Quoted passage:
BentoCloud deployment status questions

While creating deployments on the BentoCloud, I have been seeing some unintuitive behavior regarding the status both through the web GUI and via CLI web responses:

  1. When a deployment has failed and I redeploy, the status changes from “Updating” to “Image Build Failed” before going to “Image Building”. The “Image Build Failed” is transient and seems premature. I don’t see any evidence of the failure in the log before it immediately starts building and succeeds. Since I am trying to verify deployment status automatically, the seemingly false failure is making it difficult to maintain ground truth.

  1. Sometimes my deployments will appear to succeed, but be stuck in the “Image Building” state for hours despite responding 200 to readyz. Attempting accurate automation is difficult when the status does not update in a timely manner to a success state.

1 Like

Bump bump

Hi Alex, do you have a more specifics logs for this deployment?

Supplied records:

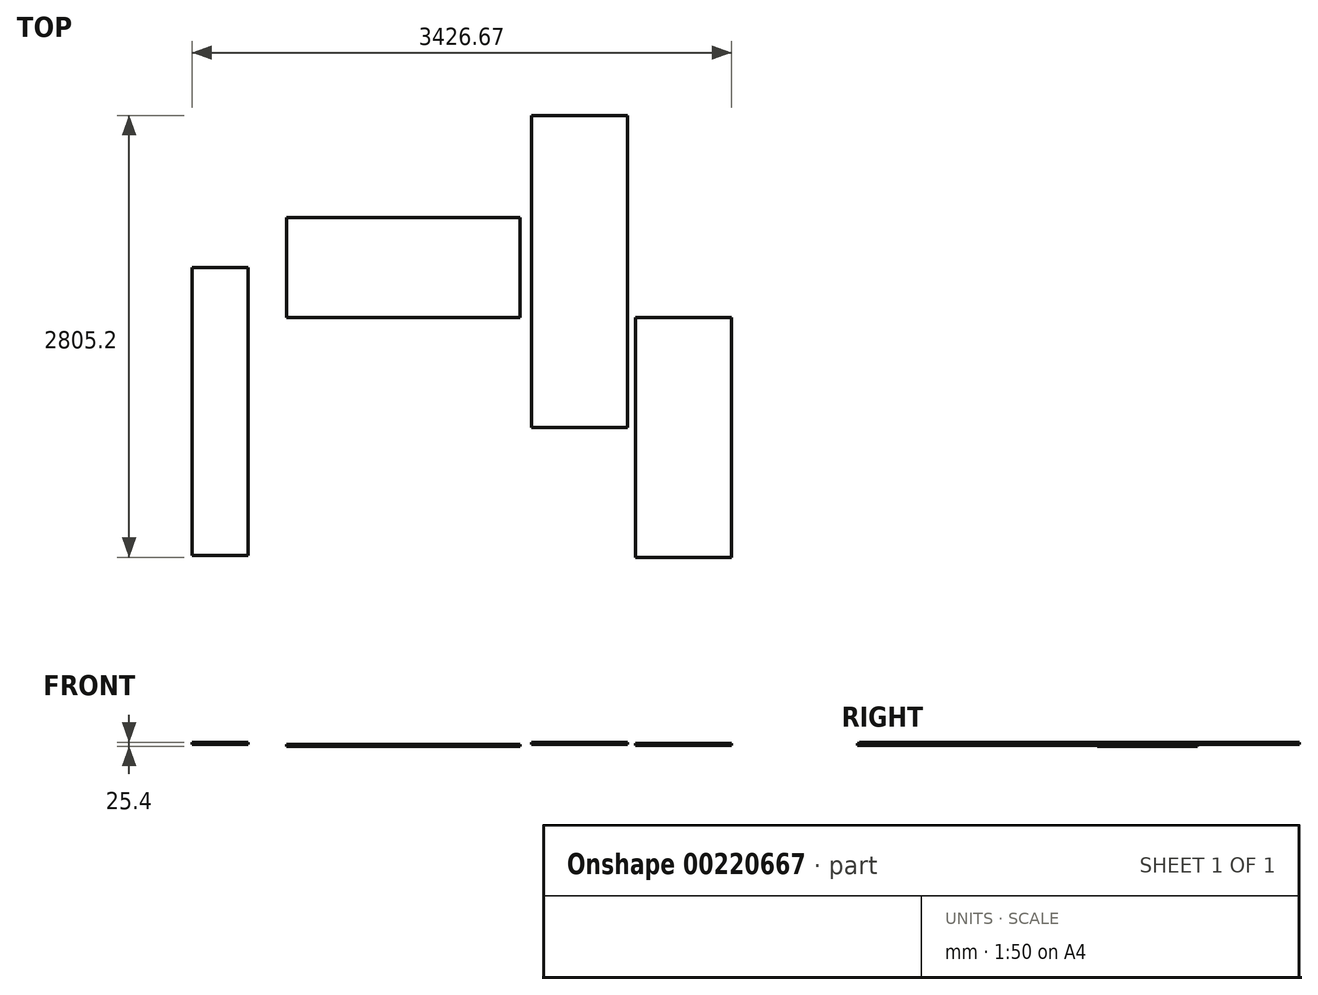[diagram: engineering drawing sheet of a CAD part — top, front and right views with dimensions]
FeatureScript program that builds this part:
annotation { "Feature Type Name" : "Feature", "Feature Type Description" : "" }
export const myFeature = defineFeature(function(context is Context, id is Id, definition is map)
    precondition{}
    {
        {
            var Q0;
            Q0=qCreatedBy(makeId("Front.planeOp"),FACE);
            var sketch = newSketch(context, id + "F0", { "sketchPlane" : qUnion([Q0])});
            skLineSegment(sketch, "E0.bottom", {"start": v(742.95, -6.35) * mm, "end": v(-742.95, -6.35) * mm});
            skLineSegment(sketch, "E0.top", {"start": v(742.95, 6.35) * mm, "end": v(-742.95, 6.35) * mm});
            skLineSegment(sketch, "E0.left", {"start": v(742.95, -6.35) * mm, "end": v(742.95, 6.35) * mm});
            skLineSegment(sketch, "E0.right", {"start": v(-742.95, -6.35) * mm, "end": v(-742.95, 6.35) * mm});
            skPoint(sketch, "E0.middle", {"position": v(0, 0) * mm});
            skSolve(sketch);
        }
        {
            var Q0;
            Q0 = qSketchRegion(id + "F0", true);
            extrude(context, id + "F1", {"entities" : qUnion([Q0]), "endBound" : BoundingType.SYMMETRIC, "depth" : 635 * mm});
        }
        {
            var Q0;
            Q0=makeQuery(id+"F1.opExtrude","SWEPT_FACE",FACE,{"disambiguationData":[OSD([sQuery(id+"F0.wireOp",EDGE,"E0.top")])]});
            var sketch = newSketch(context, id + "F2", { "sketchPlane" : qUnion([Q0])});
            skLineSegment(sketch, "E1.bottom", {"start": v(813.26, -1017.5) * mm, "end": v(1422.86, -1017.5) * mm});
            skLineSegment(sketch, "E1.top", {"start": v(813.26, 963.7) * mm, "end": v(1422.86, 963.7) * mm});
            skLineSegment(sketch, "E1.left", {"start": v(813.26, -1017.5) * mm, "end": v(813.26, 963.7) * mm});
            skLineSegment(sketch, "E1.right", {"start": v(1422.86, -1017.5) * mm, "end": v(1422.86, 963.7) * mm});
            skSolve(sketch);
        }
        {
            var Q0;
            Q0 = qSketchRegion(id + "F2", true);
            extrude(context, id + "F3", {"entities" : qUnion([Q0]), "depth" : 12.7 * mm});
        }
        {
            var Q0;
            Q0=makeQuery(id+"F1.opExtrude","SWEPT_FACE",FACE,{"disambiguationData":[OSD([sQuery(id+"F0.wireOp",EDGE,"E0.top")])]});
            var sketch = newSketch(context, id + "F4", { "sketchPlane" : qUnion([Q0])});
            skPoint(sketch, "E2.firstSnap0", {"position": v(-742.95, 0) * mm});
            skLineSegment(sketch, "E2.bottom", {"start": v(-1341.14, 0) * mm, "end": v(-985.54, 0) * mm});
            skLineSegment(sketch, "E2.top", {"start": v(-1341.14, -1828.8) * mm, "end": v(-985.54, -1828.8) * mm});
            skLineSegment(sketch, "E2.left", {"start": v(-1341.14, 0) * mm, "end": v(-1341.14, -1828.8) * mm});
            skLineSegment(sketch, "E2.right", {"start": v(-985.54, 0) * mm, "end": v(-985.54, -1828.8) * mm});
            skSolve(sketch);
        }
        {
            var Q0;
            Q0 = qSketchRegion(id + "F4", true);
            extrude(context, id + "F5", {"entities" : qUnion([Q0]), "depth" : 12.7 * mm});
        }
        {
            var Q0;
            Q0=makeQuery(id+"F1.opExtrude","CAP_FACE",FACE,{"disambiguationData":[OSD([sQuery(id+"F0.wireOp",EDGE,"E0.bottom"),sQuery(id+"F0.wireOp",EDGE,"E0.top"),sQuery(id+"F0.wireOp",EDGE,"E0.left"),sQuery(id+"F0.wireOp",EDGE,"E0.right")])],"isStart":false});
            var sketch = newSketch(context, id + "F6", { "sketchPlane" : qUnion([Q0])});
            skLineSegment(sketch, "E3.bottom", {"start": v(1475.93, 12.7) * mm, "end": v(2085.53, 12.7) * mm});
            skLineSegment(sketch, "E3.top", {"start": v(1475.93, 0) * mm, "end": v(2085.53, 0) * mm});
            skLineSegment(sketch, "E3.left", {"start": v(1475.93, 12.7) * mm, "end": v(1475.93, 0) * mm});
            skLineSegment(sketch, "E3.right", {"start": v(2085.53, 12.7) * mm, "end": v(2085.53, 0) * mm});
            skSolve(sketch);
        }
        {
            var Q0;
            Q0 = qSketchRegion(id + "F6", true);
            extrude(context, id + "F7", {"entities" : qUnion([Q0]), "depth" : 1524 * mm});
        }
    });
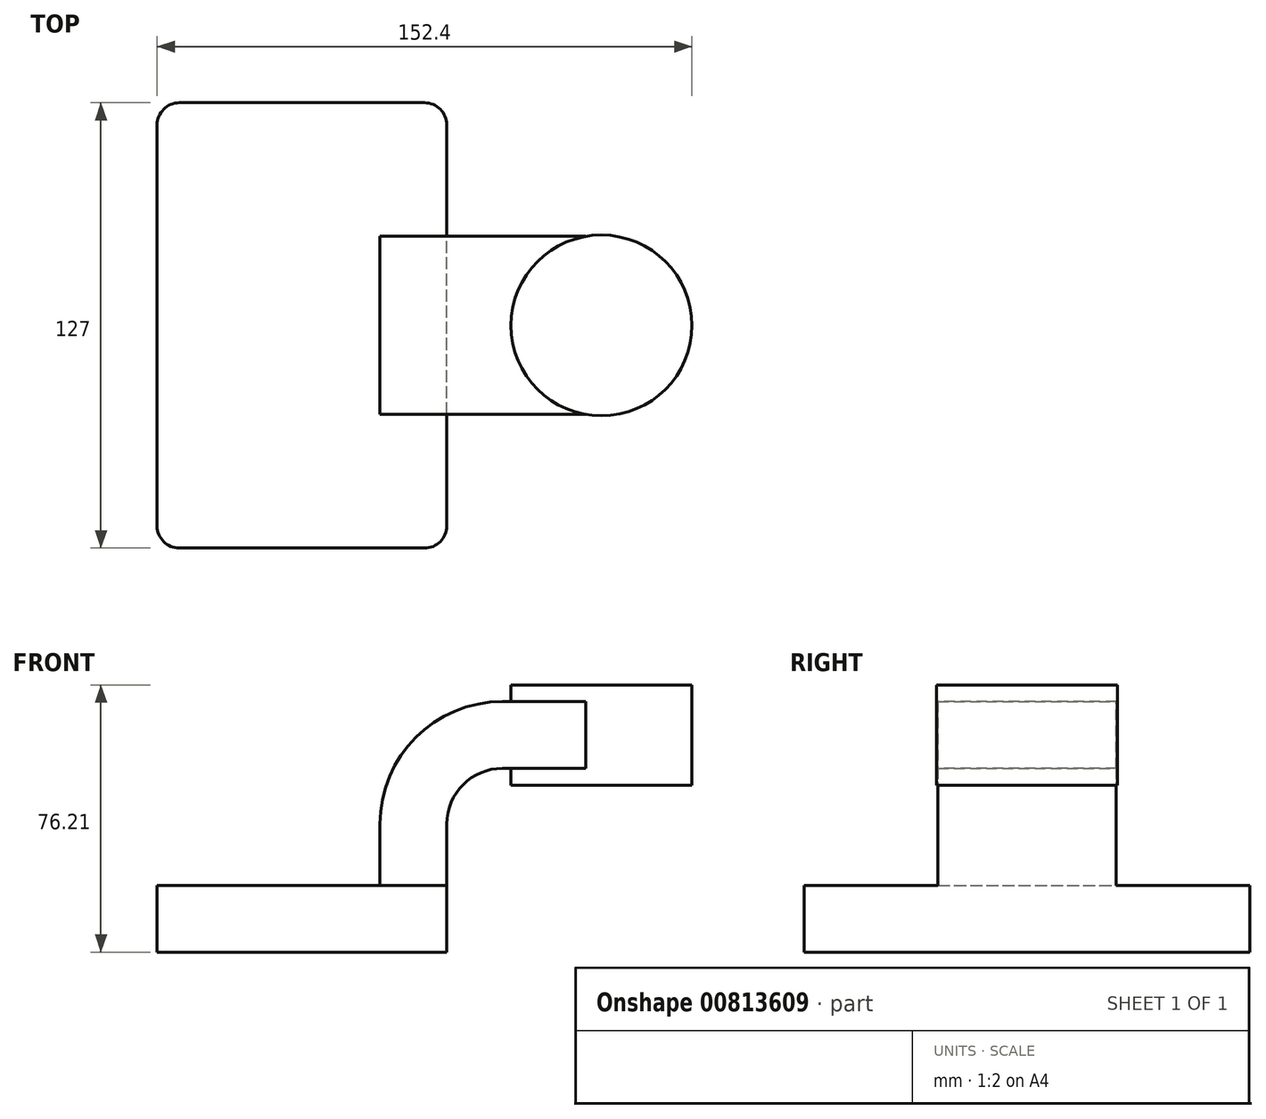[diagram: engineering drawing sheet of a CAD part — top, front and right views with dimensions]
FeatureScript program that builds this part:
annotation { "Feature Type Name" : "Feature", "Feature Type Description" : "" }
export const myFeature = defineFeature(function(context is Context, id is Id, definition is map)
    precondition{}
    {
        {
            var Q0;
            Q0=qCreatedBy(makeId("Front.planeOp"),FACE);
            var sketch = newSketch(context, id + "F0", { "sketchPlane" : qUnion([Q0])});
            skLineSegment(sketch, "E0.bottom", {"start": v(-41.27, 9.53) * mm, "end": v(41.28, 9.53) * mm});
            skLineSegment(sketch, "E0.top", {"start": v(-41.28, -9.53) * mm, "end": v(41.27, -9.53) * mm});
            skLineSegment(sketch, "E0.left", {"start": v(-41.28, 9.52) * mm, "end": v(-41.28, -9.52) * mm});
            skLineSegment(sketch, "E0.right", {"start": v(41.27, 9.53) * mm, "end": v(41.27, -9.52) * mm});
            skPoint(sketch, "E0.middle", {"position": v(0, 0) * mm});
            skLineSegment(sketch, "E1.bottom", {"start": v(60.33, 66.68) * mm, "end": v(111.12, 66.68) * mm});
            skLineSegment(sketch, "E1.top", {"start": v(60.33, 38.1) * mm, "end": v(111.12, 38.1) * mm});
            skLineSegment(sketch, "E1.left", {"start": v(60.33, 66.68) * mm, "end": v(60.33, 38.1) * mm});
            skLineSegment(sketch, "E1.right", {"start": v(111.12, 66.68) * mm, "end": v(111.12, 38.1) * mm});
            skPoint(sketch, "E1.middle", {"position": v(85.72, 52.39) * mm});
            skLineSegment(sketch, "E2", {"start": v(41.28, 9.53) * mm, "end": v(41.28, 27) * mm});
            skArc(sketch, "E3", {"start": v(41.28, 27) * mm, "mid": v(45.92, 38.23) * mm, "end": v(57.15, 42.88) * mm});
            skLineSegment(sketch, "E4", {"start": v(57.15, 42.88) * mm, "end": v(85.34, 42.88) * mm});
            skLineSegment(sketch, "E5.0", {"start": v(57.15, 61.93) * mm, "end": v(85.34, 61.93) * mm});
            skArc(sketch, "E5.1", {"start": v(22.23, 27) * mm, "mid": v(32.45, 51.7) * mm, "end": v(57.15, 61.93) * mm});
            skLineSegment(sketch, "E5.2", {"start": v(22.23, 9.53) * mm, "end": v(22.23, 27) * mm});
            skLineSegment(sketch, "E6", {"start": v(85.34, 66.68) * mm, "end": v(85.34, 38.1) * mm});
            skFitSpline(sketch, "E7", {"points": [v(57.15, 61.93) * mm, v(-41.28, 9.52) * mm], "startDerivative": vector(-182.6, 0.57) * mm, "endDerivative": vector(-9.7, -110.96) * mm});
            skSolve(sketch);
        }
        {
            var Q0;
            Q0=makeQuery(id+"F0.imprint","IMPRINT",FACE,{"disambiguationData":[TD([[makeQuery(id+"F0.imprint","IMPRINT",EDGE,{"derivedFrom":sQuery(id+"F0.wireOp",EDGE,"E0.top")}),1.0]])]});
            extrude(context, id + "F1", {"entities" : qUnion([Q0]), "endBound" : BoundingType.SYMMETRIC, "depth" : 127 * mm, "offsetDistance" : 25.4 * mm});
        }
        {
            var Q0;
            {var subQ1=sQuery(id+"F0.wireOp",EDGE,"E2");Q0=makeQuery(id+"F0.imprint","IMPRINT",FACE,{"disambiguationData":[TD([[makeQuery(id+"F0.imprint","IMPRINT",EDGE,{"derivedFrom":subQ1}),1.0]])]});}
            var Q1;
            {var subQ0=sQuery(id+"F0.wireOp",EDGE,"E5.0");var subQ1=sQuery(id+"F0.wireOp",EDGE,"E1.left");var subQ2=makeQuery(id+"F0.imprint","INTERSECT",VERTEX,{"derivedFrom":[subQ1,subQ0]});Q1=makeQuery(id+"F0.imprint","IMPRINT",FACE,{"disambiguationData":[TD([[makeQuery(id+"F0.imprint","IMPRINT",EDGE,{"disambiguationData":[TD([[subQ2,-1.0]])],"derivedFrom":subQ1}),1.0]])]});}
            extrude(context, id + "F2", {"entities" : qUnion([Q0, Q1]), "operationType" : NewBodyOperationType.ADD, "endBound" : BoundingType.SYMMETRIC, "depth" : 50.8 * mm, "offsetDistance" : 25.4 * mm});
        }
        {
            var Q0;
            Q0=makeQuery(id+"F0.imprint","IMPRINT",FACE,{"disambiguationData":[TD([[makeQuery(id+"F0.imprint","IMPRINT",EDGE,{"derivedFrom":sQuery(id+"F0.wireOp",EDGE,"E5.1")}),1.0]])]});
            extrude(context, id + "F3", {"entities" : qUnion([Q0]), "operationType" : NewBodyOperationType.ADD, "depth" : 15.88 * mm, "offsetDistance" : 25.4 * mm});
        }
        {
            var Q0;
            {var subQ0=sQuery(id+"F0.wireOp",EDGE,"E1.right");Q0=makeQuery(id+"F0.imprint","IMPRINT",FACE,{"disambiguationData":[TD([[makeQuery(id+"F0.imprint","IMPRINT",EDGE,{"derivedFrom":subQ0}),-1.0]])]});}
            var Q1;
            Q1=sQuery(id+"F0.wireOp",EDGE,"E6");
            revolve(context, id + "F4", {"operationType" : NewBodyOperationType.ADD, "surfaceOperationType" : NewSurfaceOperationType.NEW, "entities" : qUnion([Q0]), "axis" : qUnion([Q1]), "revolveType" : RevolveType.FULL});
        }
        {
            var Q0;
            Q0=makeQuery(id+"F1.opExtrude","CAP_EDGE",EDGE,{"disambiguationData":[OSD([sQuery(id+"F0.wireOp",EDGE,"E0.left")])],"isStart":true});
            var Q1;
            Q1=makeQuery(id+"F1.opExtrude","CAP_EDGE",EDGE,{"disambiguationData":[OSD([sQuery(id+"F0.wireOp",EDGE,"E0.right")])],"isStart":true});
            var Q2;
            Q2=makeQuery(id+"F1.opExtrude","CAP_EDGE",EDGE,{"disambiguationData":[OSD([sQuery(id+"F0.wireOp",EDGE,"E0.right")])],"isStart":false});
            var Q3;
            Q3=makeQuery(id+"F1.opExtrude","CAP_EDGE",EDGE,{"disambiguationData":[OSD([sQuery(id+"F0.wireOp",EDGE,"E0.left")])],"isStart":false});
            fillet(context, id + "F5", {"entities" : qUnion([Q0, Q1, Q2, Q3]), "radius" : 6.35 * mm, "tangentPropagation" : true, "allowEdgeOverflow" : false});
        }
    });
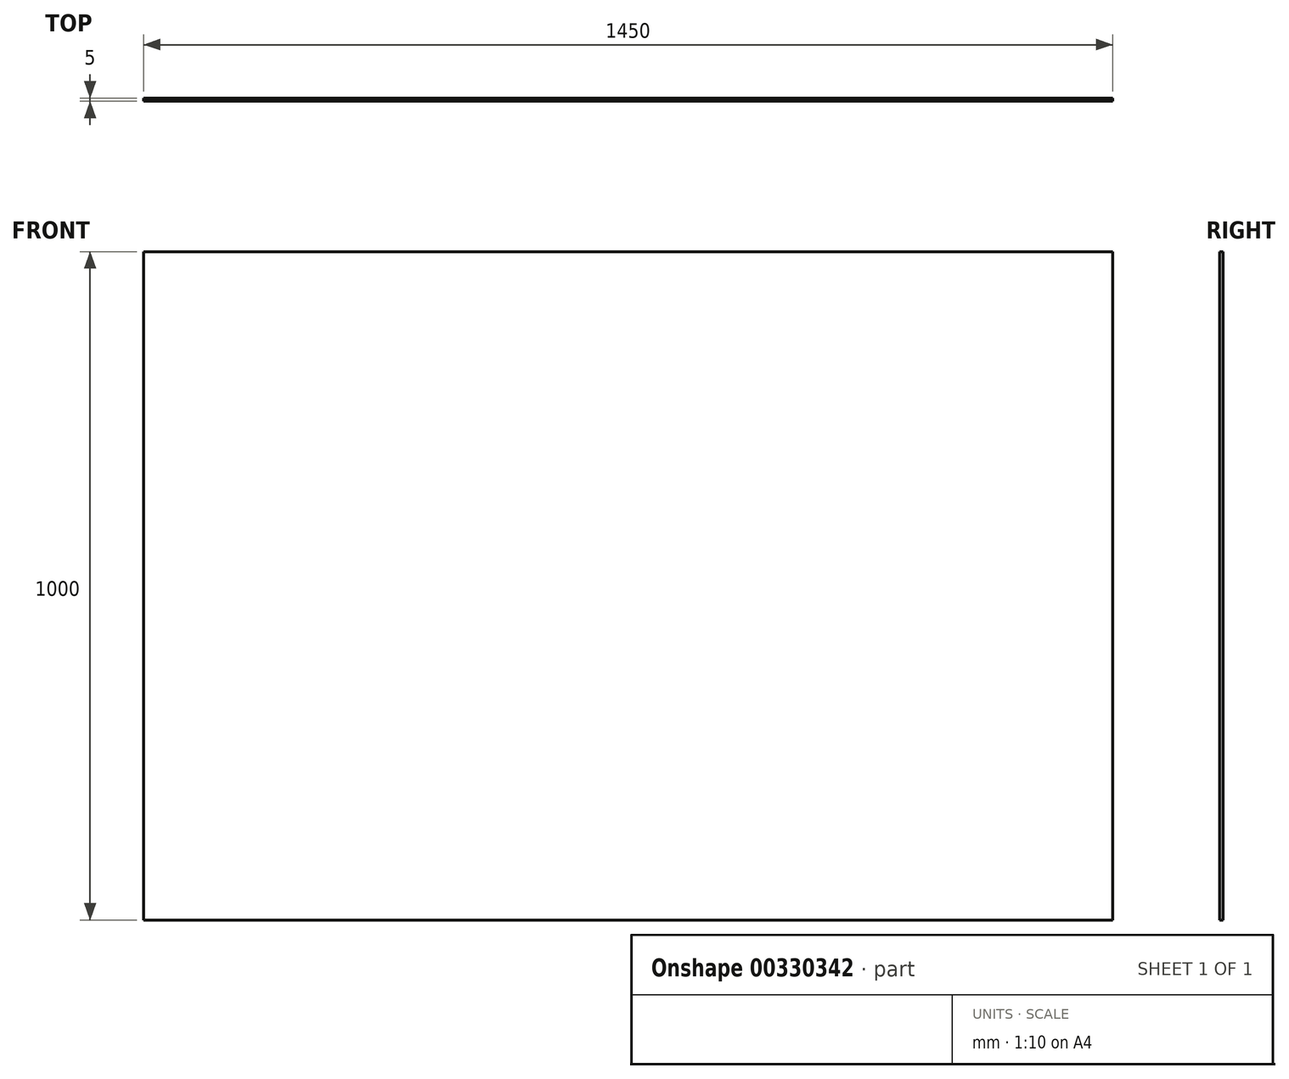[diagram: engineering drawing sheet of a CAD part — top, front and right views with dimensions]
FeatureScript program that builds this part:
annotation { "Feature Type Name" : "Feature", "Feature Type Description" : "" }
export const myFeature = defineFeature(function(context is Context, id is Id, definition is map)
    precondition{}
    {
        {
            var Q0;
            Q0=qCreatedBy(makeId("Front.planeOp"),FACE);
            var sketch = newSketch(context, id + "F0", { "sketchPlane" : qUnion([Q0])});
            skLineSegment(sketch, "E0.bottom", {"start": v(0, 0) * mm, "end": v(1450, 0) * mm});
            skLineSegment(sketch, "E0.top", {"start": v(0, 1000) * mm, "end": v(1450, 1000) * mm});
            skLineSegment(sketch, "E0.left", {"start": v(0, 0) * mm, "end": v(0, 1000) * mm});
            skLineSegment(sketch, "E0.right", {"start": v(1450, 0) * mm, "end": v(1450, 1000) * mm});
            skSolve(sketch);
        }
        {
            var Q0;
            Q0 = qSketchRegion(id + "F0", true);
            extrude(context, id + "F1", {"entities" : qUnion([Q0]), "depth" : 5 * mm, "offsetDistance" : 25 * mm});
        }
    });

Set exercise 1: In the BentoCloud deployment status thread, which status briefly appears before "Image Building" when a failed deployment is redeployed?
Set exercise 2: Quote the BentoCloud deployment status thread word for word, starting with "1. When a deployment" and going on through "maintain ground truth.".
Set exercise 3: Continue the BentoCloud deployment status thread from its last line.

Written response 1: "Image Build Failed"

Written response 2:
1. When a deployment has failed and I redeploy, the status changes from “Updating” to “Image Build Failed” before going to “Image Building”. The “Image Build Failed” is transient and seems premature. I don’t see any evidence of the failure in the log before it immediately starts building and succeeds. Since I am trying to verify deployment status automatically, the seemingly false failure is making it difficult to maintain ground truth.

Written response 3:
It seems like older build logs aren’t saved for long, so I don’t have the logs for those exact incidents pictured above. The first case is easy to recreate and I copied it into this gist (this forum won’t let me attach): BentoML deployment log when status reports build failure but no error in log · GitHub

The second case is less consistent to reproduce so I don’t have it on hand, but I checked the logs and they seemed like the succeeded like normal and responded to /readyz as well as the inference endpoint and returned valid responses despite being stuck in an “Image Building” state.

When image failed to build it is either:

  • the pypi packaging had some problems with installation
  • bentocloud’s image builder is not available

We have addressed the second point here. Can you check if this is the case

for 2. Can you point me to a deployment name that I can verify this on our side? Thanks

You have addressed it? I still see the issue unless I’m misunderstanding what you mean.

My test deployment horizon-contact-classification-preview-2204 has examples of both issues. The long/stale “Image Building” can be seen at timestamp (UTC): 2026-05-21 22:59:57

Hello, any updates on this front?